Ich nicke verständnisvoll und senke meinen Blick. Natürlich kann ich nachvollziehen, dass er sauer ist. Aber mir ist dennoch wichtig, dass er weiß, dass das alles ganz sicher keine Absicht war. Doch egal, wie sehr ich mich auch ins Zeug lege, Christian will sich nicht von einer Klage abbringen lassen. Er bleibt dabei und sein Partner ebenso.
"Machs gut, Grace."
Er lässt mich stehen und geht auf direktem Wege in den Besprechungsraum zurück. Bedrückt sehe ich ihm nach und fühle mich auf einmal sehr unwohl in dem Büro. Viele meiner Kollegen sind nicht hier. Sie arbeiten größtenteils alle wann sie wollen und wo sie wollen.

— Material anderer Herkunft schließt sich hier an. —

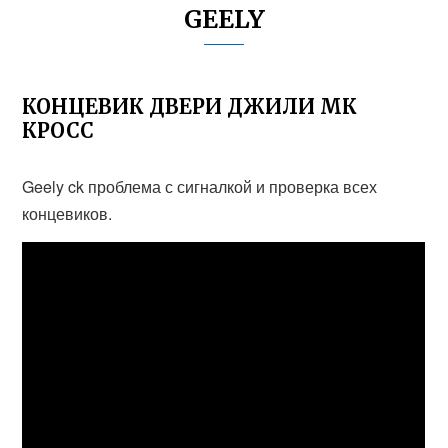
GEELY
КОНЦЕВИК ДВЕРИ ДЖИЛИ МК
КРОСС
Geely ck проблема с сигналкой и проверка всех
концевиков.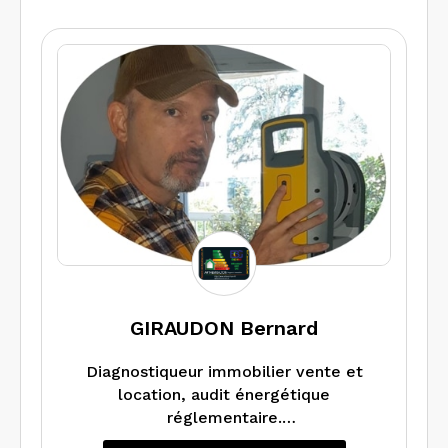
d’exposition au plomb, état de
l’installation intérieure d’électricité et
de gaz. Nous pouvons également
réaliser un audit énergétique lorsque la
réglementation en dispose.
GIRAUDON Bernard
Diagnostiqueur immobilier vente et
location, audit énergétique
réglementaire.
Activités principales : DTG, PPT, DPE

Doch der ein oder andere ist dennoch hier und hat vermutlich schon mitbekommen, was passiert ist. Sowas bleibt nie lange geheim. Es spricht sich herum. Und nicht nur innerhalb der Firma, sondern auch in der Branche. Die Konkurrenz wettert jetzt wahrscheinlich schon gegen uns und macht uns schlecht. Und ich werde bekannt werden, als die Frau, die sich bei dem Outing eines Supermodels im Datum vertan hat.
Eigentlich bin ich doch Profi. Warum ist das ausgerechnet mir passiert? Ich muss nochmal versuchen, mit Viktor zu sprechen, denn so einfach kann er mich nicht rauswerfen. Er hat mir einfach zu viel zu verdanken und er konnte immer auf mich zählen. Ich liebe meinen Job einfach zu sehr, als es einfach hinzunehmen.

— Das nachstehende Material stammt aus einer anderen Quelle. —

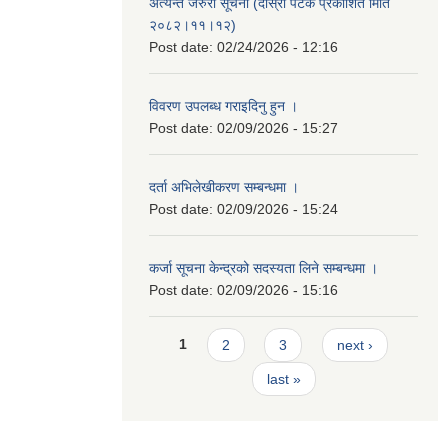
अत्यन्त जरुरी सूचना (दोस्रो पटक प्रकाशित मिति
२०८२।११।१२)
Post date:
02/24/2026 - 12:16
विवरण उपलब्ध गराइदिनु हुन ।
Post date:
02/09/2026 - 15:27
दर्ता अभिलेखीकरण सम्बन्धमा ।
Post date:
02/09/2026 - 15:24
कर्जा सूचना केन्द्रको सदस्यता लिने सम्बन्धमा ।
Post date:
02/09/2026 - 15:16
Pages
1
2
3
next ›
last »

Bedrückt gehe ich in die kleine Küche, ziehe mir einen Kaffee am Automaten und setze mich damit an den runden Tisch aus Teakholz. Wie oft habe ich hier mit meinen Kollegen gesessen und nach einem Meeting einen Snack zu mir genommen?! Das soll auf einmal nicht mehr sein?
Wie immer schmeckt der Kaffee scheußlich. Alleine deswegen habe ich viel lieber zuhause gearbeitet. Aber irgendetwas muss ich gerade tun, um mich zu beschäftigen und um die Zeit totzuschlagen.
Noch immer frage ich mich, wie ich so neben der Spur sein konnte. Ich bin doch sonst immer so aufmerksam. Noch nie zuvor ist mir ein derartiger Fehler passiert. Egal, wie viel ich um die Ohren hatte.
Abwesend schaue ich aus dem Fenster. Der Himmel hat sich inzwischen zugezogen und es fängt an zu regnen. Das miese Wetter passt perfekt zu meiner Stimmung. Mein Leben gerät scheinbar gerade komplett aus den Fugen und mir ist einfach nur zum Heulen zumute.
Ich spüre natürlich eine gewisse Traurigkeit, doch Tränen kommen keine. Erst letztens als Alec mich verlassen hat, habe ich versucht, zu weinen. Allerdings vergebens.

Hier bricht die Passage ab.